## REQUIRED ACTION
Search the entries for the word "cube" and report each line that has it.
----- INPUT FOR THIS TASK -----
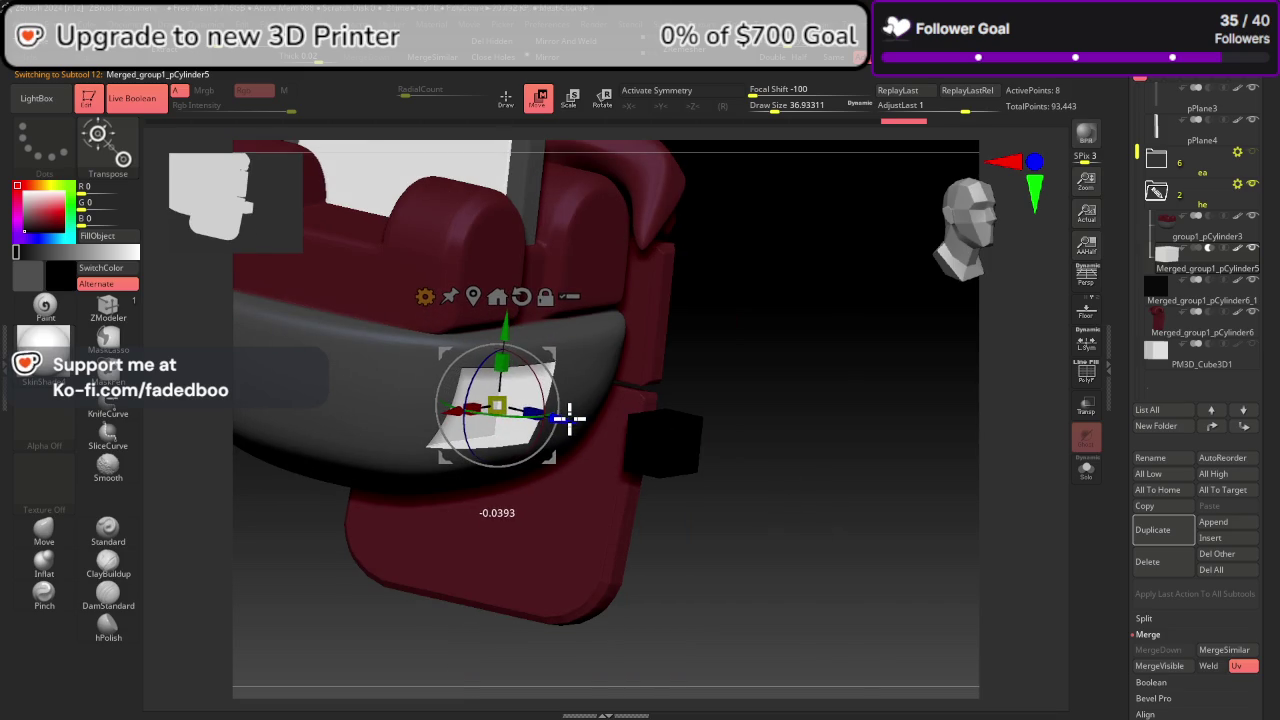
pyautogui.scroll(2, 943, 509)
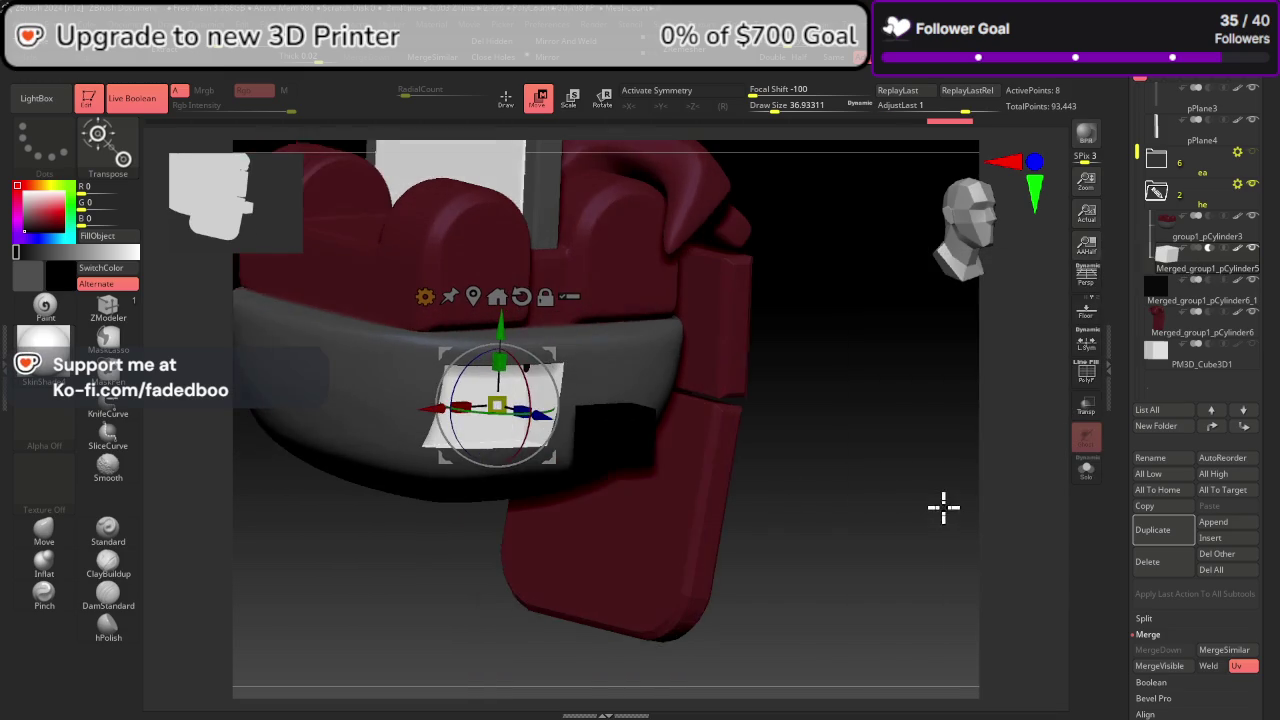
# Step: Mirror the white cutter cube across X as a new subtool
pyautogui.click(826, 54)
-----
----- INPUT FOR THIS TASK -----
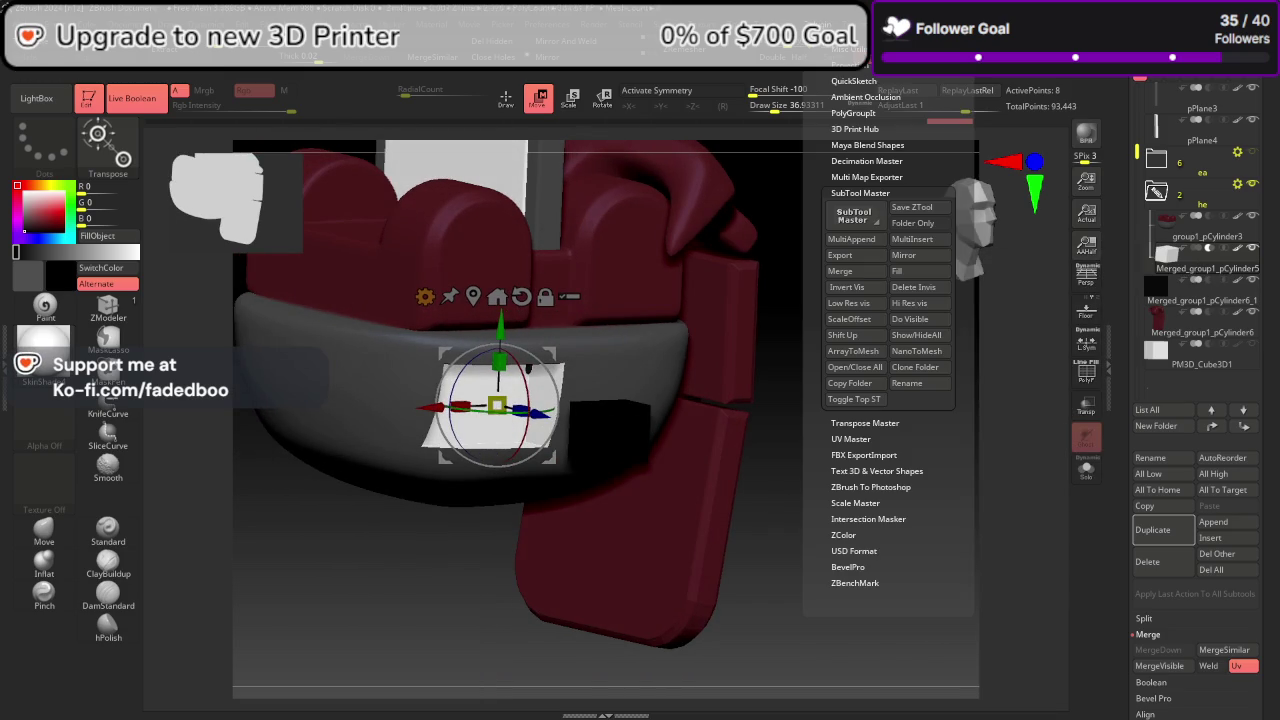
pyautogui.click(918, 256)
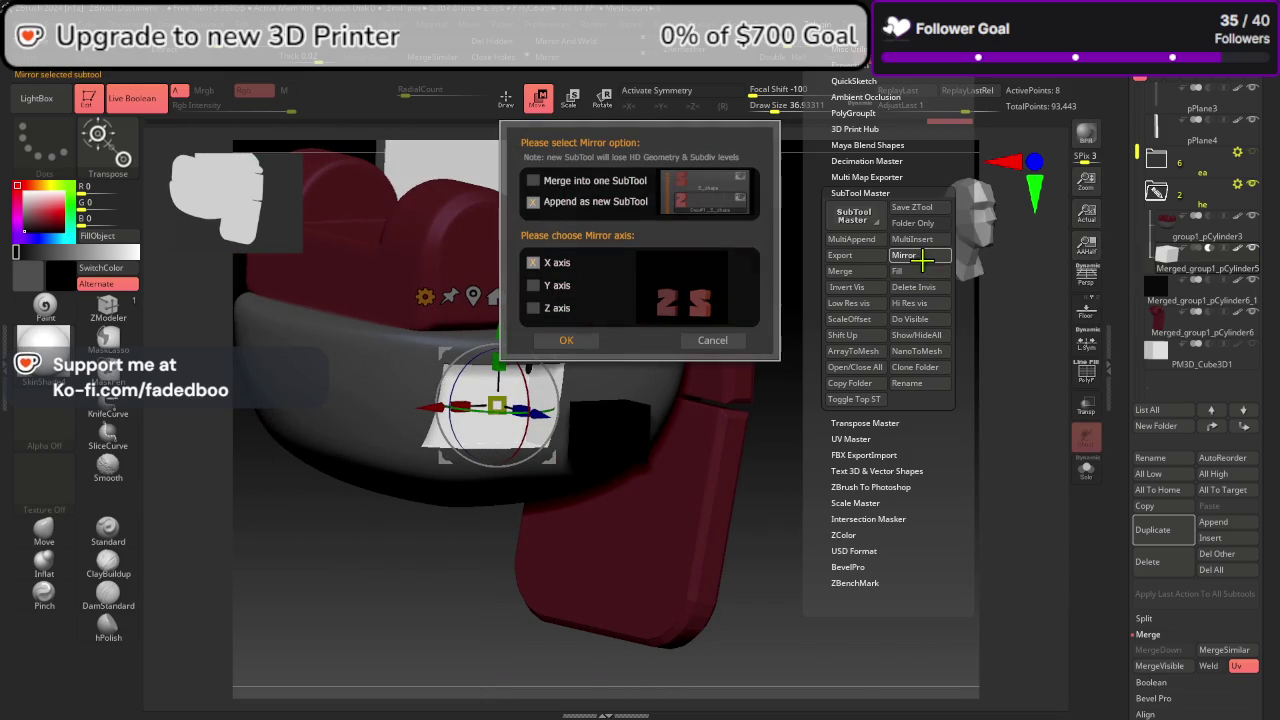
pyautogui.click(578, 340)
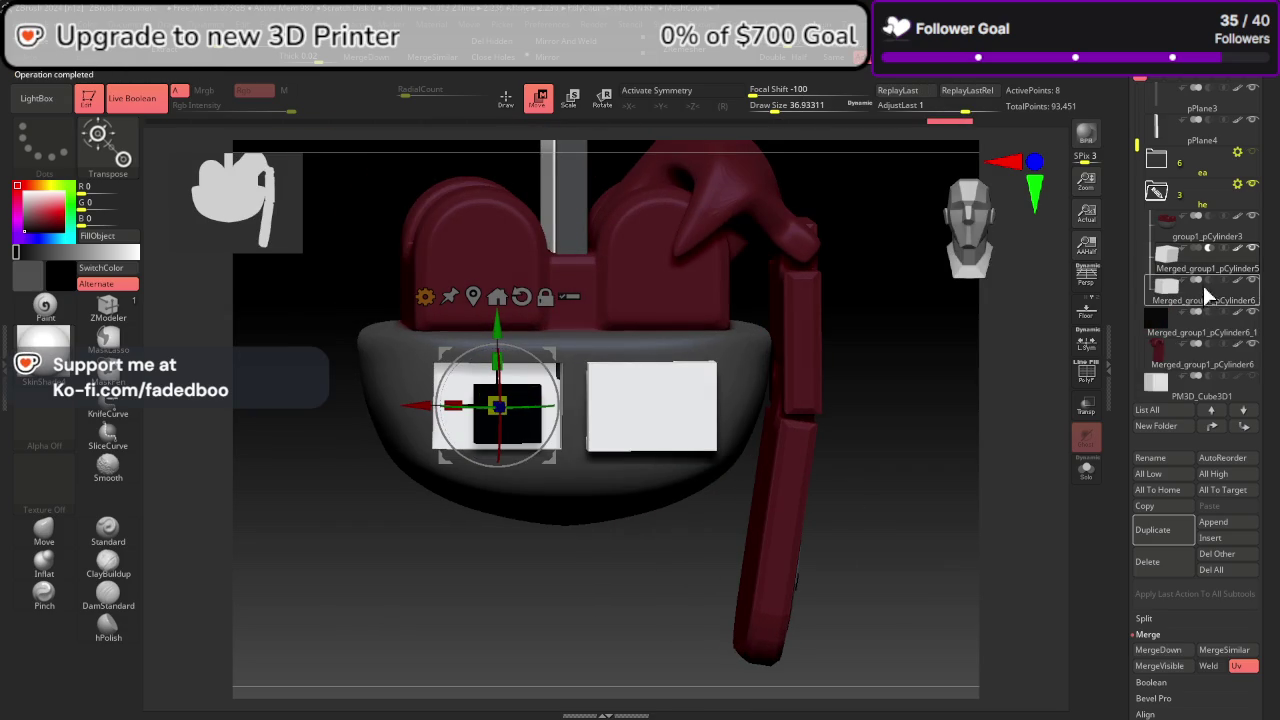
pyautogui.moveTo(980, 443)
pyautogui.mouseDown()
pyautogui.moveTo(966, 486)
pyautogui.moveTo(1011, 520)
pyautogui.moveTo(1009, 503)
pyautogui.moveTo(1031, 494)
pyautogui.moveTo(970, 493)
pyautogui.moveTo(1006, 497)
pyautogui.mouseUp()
-----
----- INPUT FOR THIS TASK -----
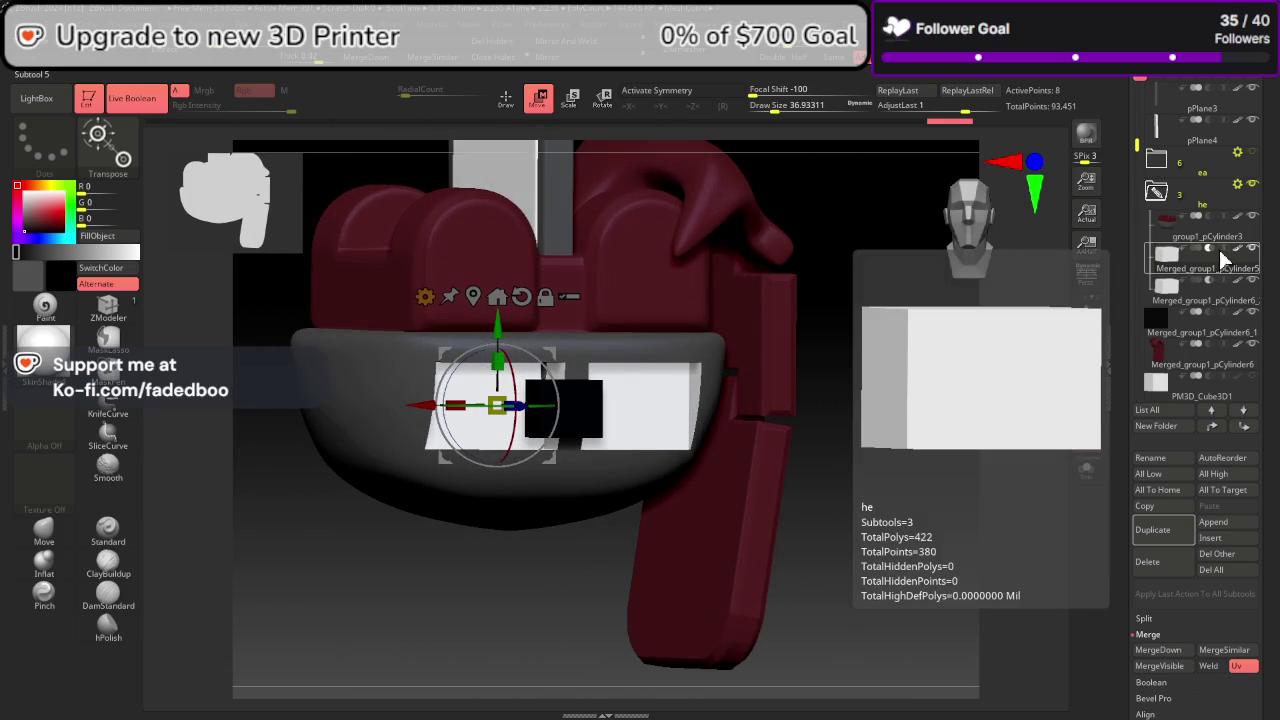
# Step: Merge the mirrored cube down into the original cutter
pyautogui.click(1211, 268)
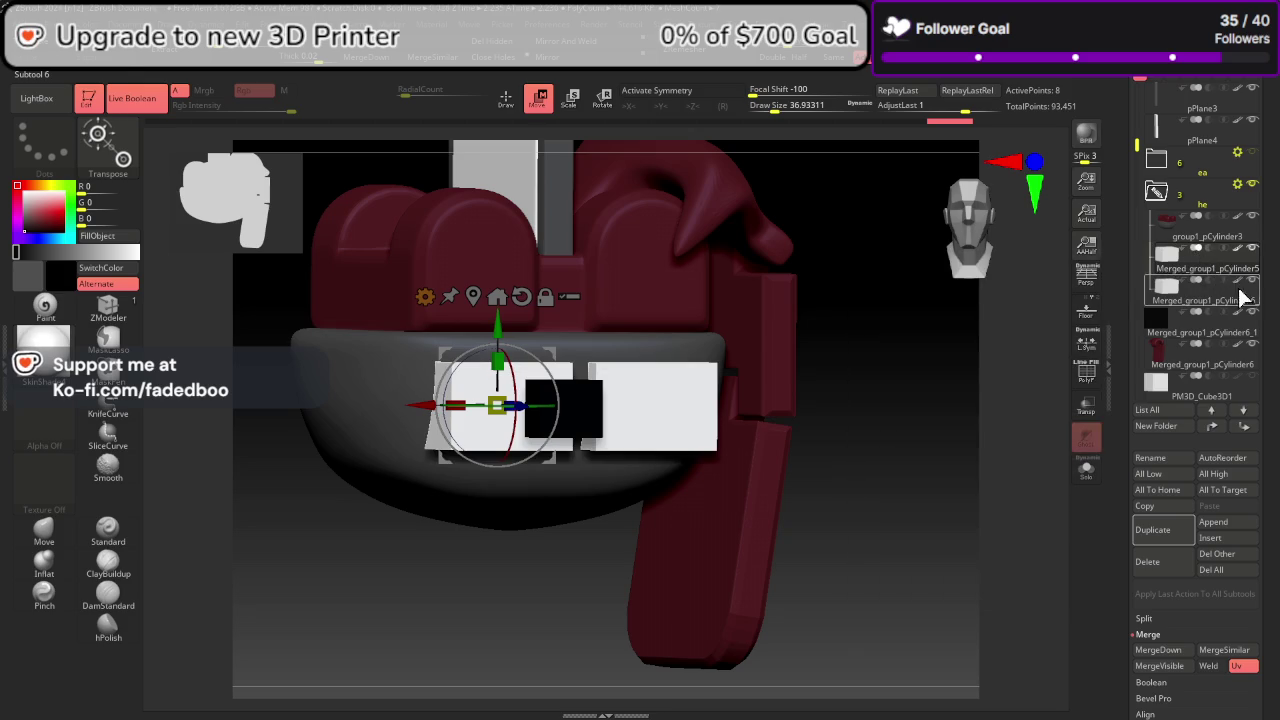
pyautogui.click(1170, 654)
-----
## ANSWER SECTION
# Step: Mirror the white cutter cube across X as a new subtool
# Step: Merge the mirrored cube down into the original cutter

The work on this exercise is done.